Perciò oggi vi proponiamo la testimonianza di Francesco Tomaselli, un giovane arciere, e della sua famiglia, con la speranza che possa trasmettere tutta la sua motivazione a tante altre persone e tanti altri ragazzi come lui e non solo…piccoli campioni di vita, oltre che di sport, che attraverso l’attività sportiva sono riusciti a raggiungere l’autonomia e migliorare la propria vita, quella dei genitori, degli amici e di tante persone attorno a loro.

 

Francesco tomaselli“Francesco all’età di dieci anni frequentava la 5ª elementare. Un giorno tornò da scuola chiedendo a me e mio marito di poter partecipare ad un corso di tiro con l’arco organizzato dalla scuola; non sapevamo cosa rispondere perché non volevamo che lui si potesse sentire diverso da tutti i suoi compagni di classe, così accettammo di andare alla riunione che si sarebbe svolta due giorni dopo, sicuri che gli istruttori ci avrebbero spiegato che Francesco non avrebbe potuto partecipare a causa della sua situazione … invece non fu così.

- - - - -

• _Esercizio 1_: Estrai dalle voci ogni riga che contiene la stringa "less", tenendo conto di maiuscole e minuscole.
Il testo fornito e le voci sono del tutto indipendenti tra loro.

• _Voci di dati_:

- - - - -

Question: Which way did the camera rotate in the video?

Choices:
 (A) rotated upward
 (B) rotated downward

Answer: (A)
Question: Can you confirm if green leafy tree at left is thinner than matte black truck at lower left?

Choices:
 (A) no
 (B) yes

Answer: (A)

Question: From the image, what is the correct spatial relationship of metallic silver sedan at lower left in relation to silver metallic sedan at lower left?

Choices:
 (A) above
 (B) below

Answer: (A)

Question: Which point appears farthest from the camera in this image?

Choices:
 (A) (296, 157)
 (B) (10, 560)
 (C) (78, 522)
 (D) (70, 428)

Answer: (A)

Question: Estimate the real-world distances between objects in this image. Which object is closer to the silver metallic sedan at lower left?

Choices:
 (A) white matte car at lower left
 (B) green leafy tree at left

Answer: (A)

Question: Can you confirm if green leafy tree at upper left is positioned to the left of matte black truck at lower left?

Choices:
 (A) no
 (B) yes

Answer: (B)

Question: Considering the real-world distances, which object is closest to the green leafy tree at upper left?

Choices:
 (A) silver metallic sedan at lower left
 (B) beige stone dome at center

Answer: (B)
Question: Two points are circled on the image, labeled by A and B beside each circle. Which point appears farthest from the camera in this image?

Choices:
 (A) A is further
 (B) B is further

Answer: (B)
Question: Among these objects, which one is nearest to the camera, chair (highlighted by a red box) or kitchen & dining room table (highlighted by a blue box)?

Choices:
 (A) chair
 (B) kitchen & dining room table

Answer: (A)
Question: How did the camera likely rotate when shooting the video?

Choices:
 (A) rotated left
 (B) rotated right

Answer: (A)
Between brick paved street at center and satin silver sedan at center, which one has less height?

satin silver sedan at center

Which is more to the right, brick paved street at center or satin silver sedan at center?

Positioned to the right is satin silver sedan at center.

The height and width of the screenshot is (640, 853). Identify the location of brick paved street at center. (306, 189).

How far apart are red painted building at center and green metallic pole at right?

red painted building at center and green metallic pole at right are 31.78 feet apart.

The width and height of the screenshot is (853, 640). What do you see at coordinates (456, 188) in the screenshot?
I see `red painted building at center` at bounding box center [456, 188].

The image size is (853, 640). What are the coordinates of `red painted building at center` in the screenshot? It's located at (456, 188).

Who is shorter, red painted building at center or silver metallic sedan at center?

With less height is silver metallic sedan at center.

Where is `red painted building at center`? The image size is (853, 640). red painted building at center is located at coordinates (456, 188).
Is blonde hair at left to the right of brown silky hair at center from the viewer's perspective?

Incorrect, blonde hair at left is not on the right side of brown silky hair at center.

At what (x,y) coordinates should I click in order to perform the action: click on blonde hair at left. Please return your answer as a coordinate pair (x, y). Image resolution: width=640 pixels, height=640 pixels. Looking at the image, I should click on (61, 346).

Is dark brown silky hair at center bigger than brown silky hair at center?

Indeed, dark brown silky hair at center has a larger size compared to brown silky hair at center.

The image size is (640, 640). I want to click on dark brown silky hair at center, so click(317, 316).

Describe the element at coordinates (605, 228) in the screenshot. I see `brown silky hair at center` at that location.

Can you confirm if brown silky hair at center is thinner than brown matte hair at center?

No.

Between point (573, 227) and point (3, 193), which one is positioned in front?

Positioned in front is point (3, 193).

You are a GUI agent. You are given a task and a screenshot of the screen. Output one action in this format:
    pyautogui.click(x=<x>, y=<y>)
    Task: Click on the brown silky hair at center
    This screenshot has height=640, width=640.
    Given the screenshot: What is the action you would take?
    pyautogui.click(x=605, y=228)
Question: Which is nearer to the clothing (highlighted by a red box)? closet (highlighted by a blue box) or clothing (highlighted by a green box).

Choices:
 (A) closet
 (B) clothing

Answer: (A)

- - - - -

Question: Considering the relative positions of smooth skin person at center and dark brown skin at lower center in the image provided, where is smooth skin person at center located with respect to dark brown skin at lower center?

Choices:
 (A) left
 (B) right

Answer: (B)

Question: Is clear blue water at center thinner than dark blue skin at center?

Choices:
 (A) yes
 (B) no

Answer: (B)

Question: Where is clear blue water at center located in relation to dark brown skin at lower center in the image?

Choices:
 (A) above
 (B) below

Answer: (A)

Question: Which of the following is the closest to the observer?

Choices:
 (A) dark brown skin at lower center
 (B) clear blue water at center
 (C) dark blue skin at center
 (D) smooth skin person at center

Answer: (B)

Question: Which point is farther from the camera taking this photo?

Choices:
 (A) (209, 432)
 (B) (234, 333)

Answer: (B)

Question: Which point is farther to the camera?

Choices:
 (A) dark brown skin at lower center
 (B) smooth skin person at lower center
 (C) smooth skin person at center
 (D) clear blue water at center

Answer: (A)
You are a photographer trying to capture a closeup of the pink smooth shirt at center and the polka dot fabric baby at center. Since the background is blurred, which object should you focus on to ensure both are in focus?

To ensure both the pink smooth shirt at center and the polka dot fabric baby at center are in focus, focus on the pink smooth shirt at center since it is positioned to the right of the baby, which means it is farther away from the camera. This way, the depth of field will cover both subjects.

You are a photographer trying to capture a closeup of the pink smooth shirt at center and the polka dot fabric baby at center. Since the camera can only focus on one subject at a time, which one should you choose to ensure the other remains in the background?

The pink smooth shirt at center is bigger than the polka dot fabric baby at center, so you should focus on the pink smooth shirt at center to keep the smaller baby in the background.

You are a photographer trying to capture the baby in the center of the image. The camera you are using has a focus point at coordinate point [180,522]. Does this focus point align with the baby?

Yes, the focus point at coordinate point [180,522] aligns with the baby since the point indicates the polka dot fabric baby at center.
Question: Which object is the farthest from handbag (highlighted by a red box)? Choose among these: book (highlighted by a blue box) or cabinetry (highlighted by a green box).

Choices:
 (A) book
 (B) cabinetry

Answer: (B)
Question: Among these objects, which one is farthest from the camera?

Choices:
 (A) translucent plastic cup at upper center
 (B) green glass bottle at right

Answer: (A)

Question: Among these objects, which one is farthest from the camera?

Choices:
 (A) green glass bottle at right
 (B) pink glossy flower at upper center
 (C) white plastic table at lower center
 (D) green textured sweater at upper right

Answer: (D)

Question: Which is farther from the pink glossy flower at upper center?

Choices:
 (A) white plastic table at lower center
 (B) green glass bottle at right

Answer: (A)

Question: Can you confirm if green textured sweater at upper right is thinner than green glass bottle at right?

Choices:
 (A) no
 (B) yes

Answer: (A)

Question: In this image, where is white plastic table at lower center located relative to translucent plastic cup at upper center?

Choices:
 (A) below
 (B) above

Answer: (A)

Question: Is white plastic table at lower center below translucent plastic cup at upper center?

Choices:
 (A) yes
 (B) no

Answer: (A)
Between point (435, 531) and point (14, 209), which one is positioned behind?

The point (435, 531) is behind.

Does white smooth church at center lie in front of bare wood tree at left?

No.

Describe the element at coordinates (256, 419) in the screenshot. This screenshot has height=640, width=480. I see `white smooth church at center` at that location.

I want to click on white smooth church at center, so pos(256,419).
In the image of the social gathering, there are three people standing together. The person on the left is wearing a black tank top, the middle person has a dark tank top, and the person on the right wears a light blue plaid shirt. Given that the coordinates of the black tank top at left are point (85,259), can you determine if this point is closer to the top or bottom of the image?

- - - - -

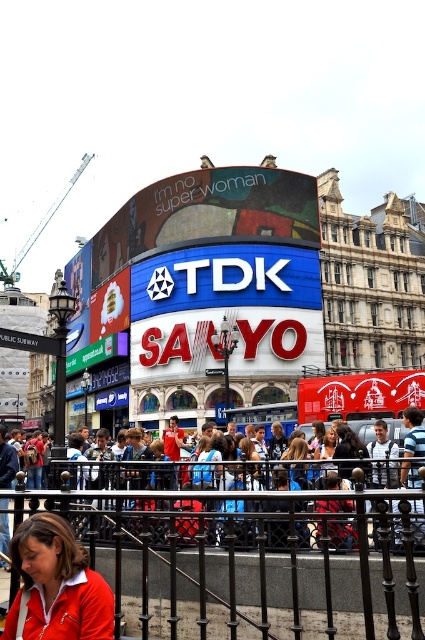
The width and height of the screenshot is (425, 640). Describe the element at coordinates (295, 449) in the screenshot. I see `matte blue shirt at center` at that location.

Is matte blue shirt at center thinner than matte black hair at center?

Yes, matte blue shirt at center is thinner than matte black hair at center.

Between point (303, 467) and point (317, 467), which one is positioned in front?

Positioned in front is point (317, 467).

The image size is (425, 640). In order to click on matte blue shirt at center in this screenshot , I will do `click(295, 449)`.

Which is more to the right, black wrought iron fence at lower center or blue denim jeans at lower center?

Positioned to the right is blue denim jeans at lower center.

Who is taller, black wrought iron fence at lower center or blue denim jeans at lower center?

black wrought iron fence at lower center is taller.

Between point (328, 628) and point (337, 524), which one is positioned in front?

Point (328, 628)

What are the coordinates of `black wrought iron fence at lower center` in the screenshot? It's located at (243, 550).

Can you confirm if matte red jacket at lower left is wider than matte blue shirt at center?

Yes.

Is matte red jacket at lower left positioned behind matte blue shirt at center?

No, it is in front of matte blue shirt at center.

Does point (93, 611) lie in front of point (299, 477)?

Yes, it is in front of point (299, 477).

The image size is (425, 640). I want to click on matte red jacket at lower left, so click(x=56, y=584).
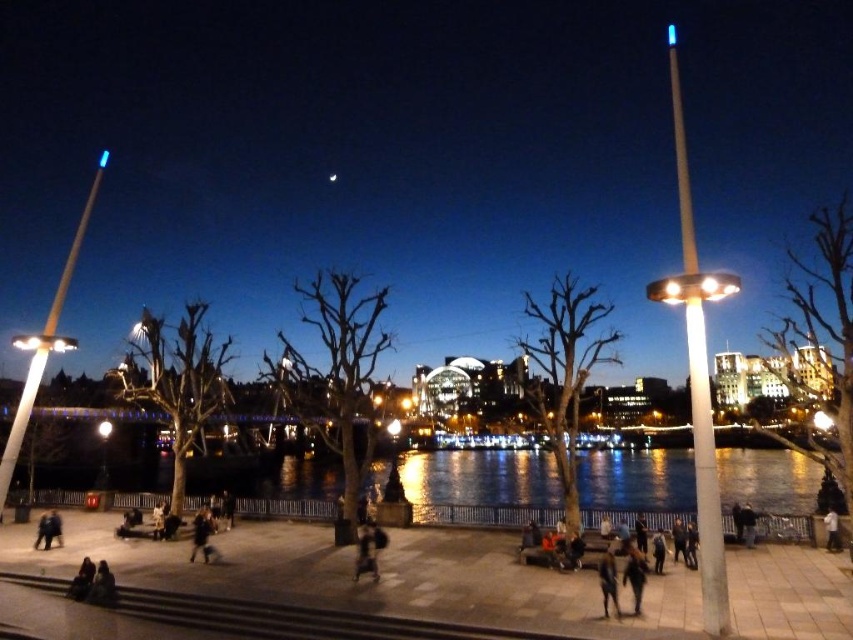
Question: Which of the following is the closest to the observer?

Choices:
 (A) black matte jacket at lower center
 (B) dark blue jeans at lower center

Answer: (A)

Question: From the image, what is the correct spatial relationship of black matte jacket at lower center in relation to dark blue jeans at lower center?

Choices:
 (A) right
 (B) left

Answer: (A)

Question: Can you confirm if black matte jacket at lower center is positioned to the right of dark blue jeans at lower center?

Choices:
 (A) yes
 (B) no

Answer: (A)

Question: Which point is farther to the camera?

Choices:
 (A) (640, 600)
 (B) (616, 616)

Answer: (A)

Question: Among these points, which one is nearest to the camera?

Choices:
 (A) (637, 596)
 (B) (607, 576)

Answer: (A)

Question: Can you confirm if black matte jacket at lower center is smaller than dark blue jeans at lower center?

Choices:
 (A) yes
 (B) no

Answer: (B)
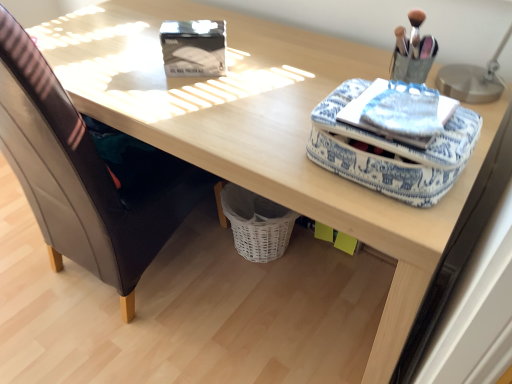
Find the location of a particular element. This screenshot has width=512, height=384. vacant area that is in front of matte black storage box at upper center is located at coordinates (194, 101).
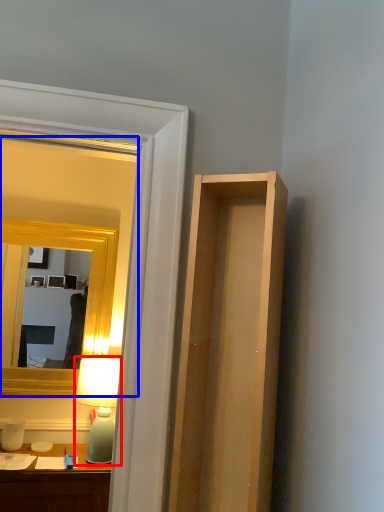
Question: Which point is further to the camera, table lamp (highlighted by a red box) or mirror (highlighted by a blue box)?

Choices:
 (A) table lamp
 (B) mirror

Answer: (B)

- - - - -

• _Esercizio 2_: Ricopia dal testo fornito il passo che va da "Perciò oggi vi" a "attorno a loro.".

• _Soluzione dell'esercizio 1_:
Between brick paved street at center and satin silver sedan at center, which one has less height?
With less height is silver metallic sedan at center.

• _Soluzione dell'esercizio 2_:
Perciò oggi vi proponiamo la testimonianza di Francesco Tomaselli, un giovane arciere, e della sua famiglia, con la speranza che possa trasmettere tutta la sua motivazione a tante altre persone e tanti altri ragazzi come lui e non solo…piccoli campioni di vita, oltre che di sport, che attraverso l’attività sportiva sono riusciti a raggiungere l’autonomia e migliorare la propria vita, quella dei genitori, degli amici e di tante persone attorno a loro.